But i really love the photos.  Especially the one of the close-up of the birds face. 
Really nice!


----------



## Michael79 (Jan 27, 2013)

The last one is my favorite, nice captures!


----------



## Awiserbud (Jan 27, 2013)

Number 3 for me, fantastic shot. well done. (couldn't show the missus though, she would curse you for not helping that poor bunny )


----------



## sm4him (Jan 27, 2013)

Okay, that's gross.
No, they're awesome.
No, gross.
Awesome.

Those are really awesome!! And kinda gross. :lmao:
I do feel for the poor little bunny, but hey, you take your place in the food chain and you live or die by it.


----------



## TMichael (Jan 27, 2013)

Oh man,these are wild. 2 is great tells the whole story.


----------



## flow (Jan 27, 2013)

#3 all they way. These kinds of things don't bother me, hawks gotta eat too.


----------



## snowbear (Jan 27, 2013)

Beautiful.  And grossly awesome or awesomely gross or . . . (thanks, Sharon!)


----------



## coastalconn (Jan 27, 2013)

Lol, thanks everyone!  It was way too late for the bunny anyways, even if it wasn't, I would not have intervened.  It was so amazing to watch this hawk I actually had to zoom out to 200mm just to get the whole bird in the frame...


----------



## Mully (Jan 27, 2013)

Great capture... Did the rabbit scream? That is a sound I never forgot


----------



## matthewo (Jan 27, 2013)

nice,  i guess when they get a meal that big you can get pretty close, cause they are not going to leave that meal...
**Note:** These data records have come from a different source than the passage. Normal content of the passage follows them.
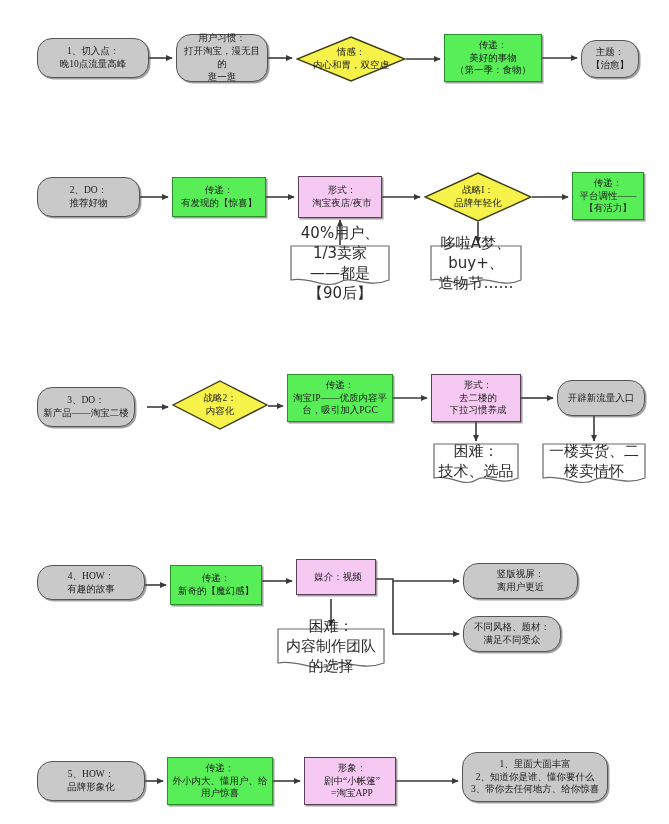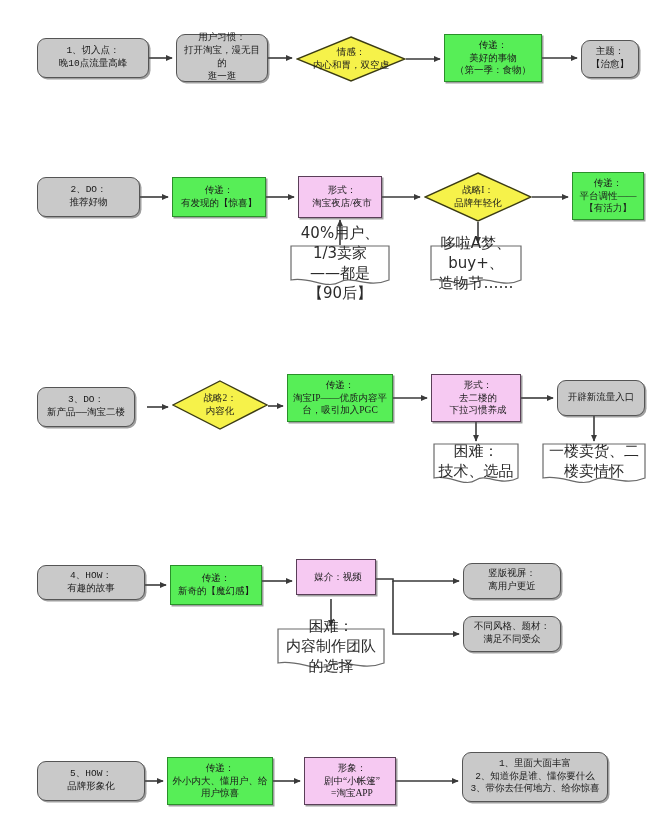--- a/index.html
+++ b/index.html
@@ -17,23 +17,22 @@
     line-height:1.35;
     color:#1a1a1a;
     white-space:pre-line;
     padding:2px 3px;
     z-index:3;
   }
   
   .shape-rounded{
     background:#c9c9c9;
     border:1.4px solid #555555;
-    border-radius:9px;
+    border-radius:15px;
     box-shadow:1.5px 1.5px 0 rgba(80,80,80,.55);
-    font-family:Liberation Mono, monospace;
   }
   .shape-rect-green{
     background:#57ee57;
     border:1.4px solid #2a8f2a;
     box-shadow:1.5px 1.5px 0 rgba(80,80,80,.55);
   }
   .shape-rect-pink{
     background:#f6c9f2;
     border:1.4px solid #5a3f58;
     box-shadow:1.5px 1.5px 0 rgba(80,80,80,.55);
@@ -144,21 +143,21 @@
         </svg><div class="label" style="margin-bottom: 6px;">困难：
 技术、选品</div></div>
       <div class="node shape-note" style="left: 542px; top: 443px; width: 104px; height: 42px;"><svg class="note-svg" viewBox="0 0 104 42" preserveAspectRatio="none">
           <path d="M1,1 L103,1 L103,35 C81.12,44 64.48,30 52,37 C37.44,45 20.8,31 1,35 Z" fill="#ffffff" stroke="#6a6a6a" stroke-width="1.2"></path>
         </svg><div class="label" style="margin-bottom: 6px;">一楼卖货、二楼卖情怀</div></div>
       <div class="node shape-rounded" style="left: 37px; top: 565px; width: 108px; height: 35px;"><div class="label">4、HOW：
 有趣的故事</div></div>
       <div class="node shape-rect-green" style="left: 170px; top: 565px; width: 92px; height: 40px;"><div class="label">传递：
 新奇的【魔幻感】</div></div>
       <div class="node shape-rect-pink" style="left: 296px; top: 559px; width: 80px; height: 36px;"><div class="label">媒介：视频</div></div>
-      <div class="node shape-rounded" style="left: 463px; top: 563px; width: 98px; height: 36px;"><div class="label">竖版视屏：
+      <div class="node shape-rounded" style="left: 463px; top: 563px; width: 115px; height: 36px;"><div class="label">竖版视屏：
 离用户更近</div></div>
       <div class="node shape-rounded" style="left: 463px; top: 616px; width: 98px; height: 36px;"><div class="label">不同风格、题材：
 满足不同受众</div></div>
       <div class="node shape-note" style="left: 277px; top: 628px; width: 108px; height: 42px;"><svg class="note-svg" viewBox="0 0 108 42" preserveAspectRatio="none">
           <path d="M1,1 L107,1 L107,35 C84.24000000000001,44 66.96,30 54,37 C38.879999999999995,45 21.6,31 1,35 Z" fill="#ffffff" stroke="#6a6a6a" stroke-width="1.2"></path>
         </svg><div class="label" style="margin-bottom: 6px;">困难：
 内容制作团队的选择</div></div>
       <div class="node shape-rounded" style="left: 37px; top: 761px; width: 108px; height: 40px;"><div class="label">5、HOW：
 品牌形象化</div></div>
       <div class="node shape-rect-green" style="left: 167px; top: 757px; width: 106px; height: 48px;"><div class="label">传递：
i saw one the other day with a big snake, but only   for a split second and couldnt track him down to get a photo


----------



## baturn (Jan 27, 2013)

Great set. hard to pick a favorite . but i'm going with 4.


----------



## baturn (Jan 27, 2013)

Just had a look at them on flicker. All the closeups impress me the most, but I don't see a thing wrong with any of them.


----------



## coastalconn (Jan 27, 2013)

I like the close-up kind of in your face style also, but I wanted to mix it up and try to get the whole hawk and bunny in the frame.  I actually zoomed out to 200mm and I still couldn't get the whole bird in the frame.  Almost all of the images on flicker are not cropped, just resized.  This one for example is the whole frame at 200mm...
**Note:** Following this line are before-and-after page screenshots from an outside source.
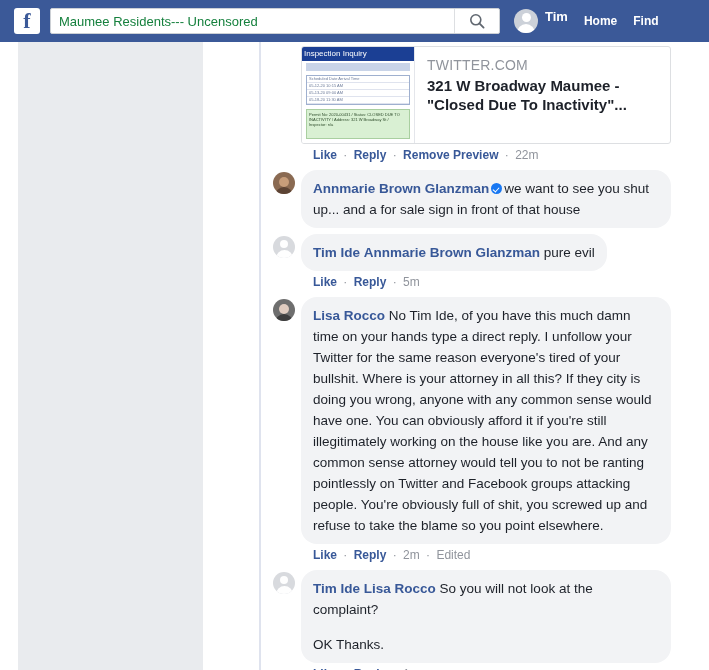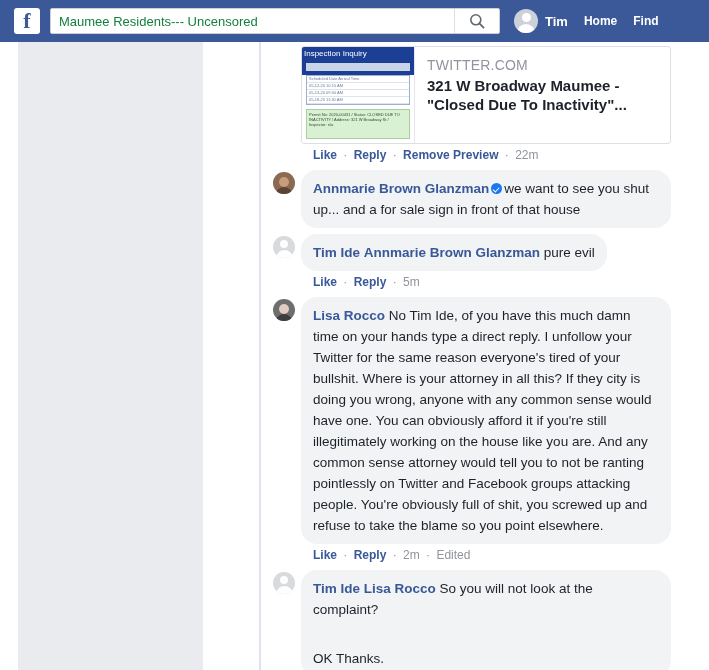--- a/index.html
+++ b/index.html
@@ -83,21 +83,20 @@
   .search-btn svg { display:block; }
 
   .topbar-right {
     display: flex;
     align-items: center;
     margin-left: 14px;
     gap: 16px;
   }
   .profile-chip {
     display: flex;
-    align-items: center;
     gap: 7px;
     color: #ffffff;
     font-size: 13px;
     font-weight: bold;
     cursor: pointer;
   }
   .avatar-circle {
     width: 24px;
     height: 24px;
     border-radius: 50%;
@@ -299,21 +298,21 @@
     flex: none;
     background: #ffffff;
     position: relative;
     overflow: hidden;
     border-right: 1px solid #e4e6eb;
   }
   .thumb-head {
     position: absolute;
     top: 0; left: 0;
     width: 112px;
-    height: 28px;
+    height: 14px;
     background: #1b3f94;
     color: #ffffff;
     font-size: 8px;
     line-height: 14px;
     padding-left: 2px;
     box-sizing: border-box;
     font-family: "Liberation Sans", sans-serif;
     white-space: nowrap;
     overflow: hidden;
   }
@@ -550,21 +549,21 @@
 
       <div class="comment">
         <span class="c-avatar"></span>
         <div class="c-body">
           <div class="bubble">
             <div>
               <span class="name">Tim Ide</span>
               <span class="tagname">Lisa Rocco</span>
               <span>So you will not look at the complaint?</span>
             </div>
-            <div style="margin-top:28px;">OK Thanks.</div>
+            <div style="margin-top:14px;">OK Thanks.</div>
           </div>
           <div class="actions">
             <span class="act">Like</span>
             <span class="sep">·</span>
             <span class="act">Reply</span>
             <span class="sep">·</span>
             <span class="meta">1m</span>
           </div>
         </div>
       </div>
Red Tail Hawk Vs The Bunny 18 by krisinct, on Flickr


----------



## nola.ron (Jan 27, 2013)

Holy crap!  Amazing work as always.  Poor bunny, but nature is nature.


----------



## WesternGuy (Jan 28, 2013)

CC, great set as usual.  These look like stills for a National Geographic special, or maybe the Discovery channel.

WesternGuy


----------



## JOEFLY (Jan 28, 2013)

AWSOME....


----------



## PixelRabbit (Jan 28, 2013)

**Observes a moment of silence for her fellow rabbit**

GREAT set! I'm BEYOND jealous.  
We have a hawk who has taken to picking little birds off around the feeders.  First time I saw him he trapped the bird against the window... I was 5 ft away and stunned lol.  Second time I actually had my camera in my hand but didn't see him coming, he picked another right out of the air in front of me, just one lonely feather drifted down and landed in front of me **sigh**


----------



## paigew (Jan 28, 2013)

Wow! That last one is fantastic! Poor bunny.


----------



## Radical (Jan 28, 2013)

I agree, the last one is it! but all are fantastic pics.


----------



## acellis (Jan 28, 2013)

These are off-da-chain. Nicely done. I love the last two.


----------



## JacaRanda (Jan 28, 2013)

WOW! I want to see it, and I want to capture it.   Great job!


----------



## coastalconn (Jan 28, 2013)

Thank you everyone   I went back through my shots last night and I found 1 more that I missed.  I call it "Keeper 27".  It is my favorite because it is extreme...




Hawk and Rabbit up close by krisinct, on Flickr


----------



## JacaRanda (Jan 28, 2013)

Oops, I just made a mistake (dummy).  I just showed my wife the set on Flickr and of course she spotted a tear in the rabbit's eye.  It will be ducks and hummingbirds for a while longer......


----------



## KrisztinaK (Jan 30, 2013)

They are all fantastic, however I am going to go against the grain and say I prefer the first.


----------



## ceeboy14 (Jan 30, 2013)

I like them all and hey, Mr. Bunny should have been a little more alert...so much for a lucky rabbit's foot..he had four and little good it did him.


----------